Cela a révélé que la mallette contenait un certain nombre de petits outils chirurgicaux en bronze ressemblant à des lames de scalpel et un petit comprimé plat avec une légère indentation au milieu.
À l’aide de tomodensitogrammes et de radiographies, les archéologues ont examiné l’intérieur du sac en cuir. Découverte d’un ensemble d’outils chirurgicaux en bronze et de tablettes en ardoise pour mélanger les médicaments
Cet étui en cuir indique un homme en tant que médecin, ou « medicus » en latin, qui essayait peut-être de soigner d’autres personnes fuyant l’éruption.
Les archéologues pensent que ce comprimé était utilisé pour mélanger des médicaments, qui comprenaient souvent des herbes en poudre, du miel, du vin ou du vinaigre.
L’analyse révèle également la sophistication surprenante de la construction de la mallette médicale, qui comportait un mécanisme de verrouillage à engrenages.
Lorsque l’homme est mort, il tenait fermement le sac, le serrant près de son ventre alors qu’il se pelotonnait sur le sol.
Ces « outils du métier » marquent clairement cette victime de Pompée en tant que membre du corps médical, une position de plus en plus respectée à l’époque.
Auparavant, les esclaves grecs instruits servaient souvent de médecins aux riches Romains, mais à l’époque de l’empereur Titus, lorsque le Vésuve est entré en éruption, la médecine était considérée comme une profession de haut rang.
Cette victime possédait également son propre argent et ses biens, comme le montre le petit sac en tissu contenant des pièces de bronze et d’argent trouvé sur son corps.

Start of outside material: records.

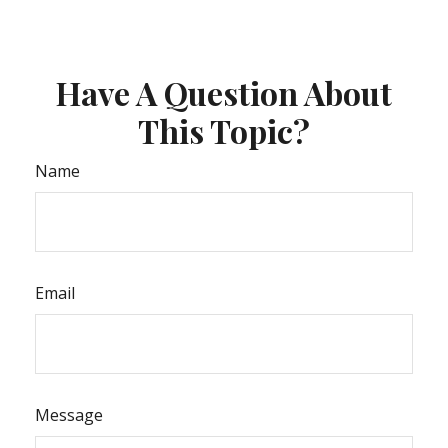
Have A Question About
This Topic?
Name
Email
Message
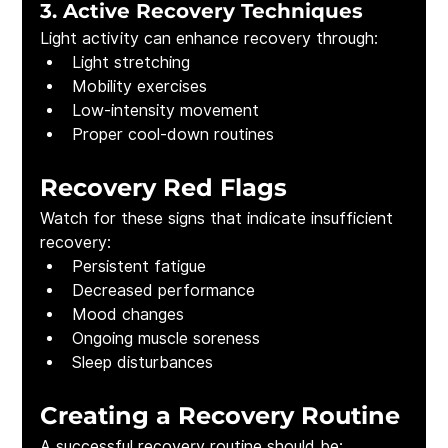
3. Active Recovery Techniques
Light activity can enhance recovery through:
Light stretching
Mobility exercises
Low-intensity movement
Proper cool-down routines
Recovery Red Flags
Watch for these signs that indicate insufficient 
recovery:
Persistent fatigue
Decreased performance
Mood changes
Ongoing muscle soreness
Sleep disturbances
Creating a Recovery Routine
A successful recovery routine should be:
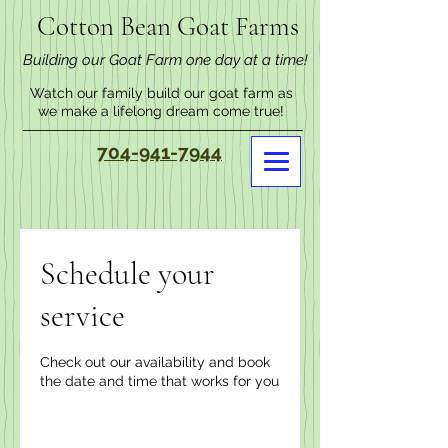
Cotton Bean Goat Farms
Building our Goat Farm one day at a time!
Watch our family build our goat farm as
we make a lifelong dream come true!
704-941-7944
Schedule your
service
Check out our availability and book
the date and time that works for you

Ces objets du quotidien se retrouvent souvent chez les victimes de Pompéi, notamment des objets du quotidien tels que des clés de maison et des lampes à huile.
Cependant, les archéologues ont également trouvé des signes indiquant que des gens ont tenté de s’enfuir avec leurs richesses, trouvant des corps transportant des bijoux et des pièces de monnaie précieux.

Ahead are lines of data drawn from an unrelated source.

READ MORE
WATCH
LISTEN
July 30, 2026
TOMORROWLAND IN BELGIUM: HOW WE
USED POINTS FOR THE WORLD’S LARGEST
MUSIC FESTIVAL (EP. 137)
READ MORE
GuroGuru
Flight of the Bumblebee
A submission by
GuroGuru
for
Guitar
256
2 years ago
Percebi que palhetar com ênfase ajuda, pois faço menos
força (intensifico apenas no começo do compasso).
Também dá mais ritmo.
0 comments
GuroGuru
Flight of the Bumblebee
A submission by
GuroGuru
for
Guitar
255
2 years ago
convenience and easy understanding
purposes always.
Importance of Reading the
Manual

L’analyse a également révélé un système de verrouillage sophistiqué pour le coffre à pharmacie, qui utilisait une roue dentée pour sécuriser le couvercle.
De même, des chercheurs ont récemment découvert des détails plus poignants sur la façon dont les victimes ont tenté de se sauver pendant la catastrophe.
Les archéologues ont découvert les restes d’un homme tenant un grand pot en terre cuite, qui aurait été utilisé comme casque de fortune.
Des récits anciens, notamment celui de l’écrivain romain Pline le Jeune, décrivent les habitants de Pompéi utilisant des objets pour se protéger alors que les cendres et les débris recouvraient la ville.
Les chercheurs pensent que l’homme est mort au début de la catastrophe, lors d’une importante chute de débris volcaniques.
Il a été trouvé avec un pot et il portait également une lampe, un petit anneau de fer et dix pièces de bronze.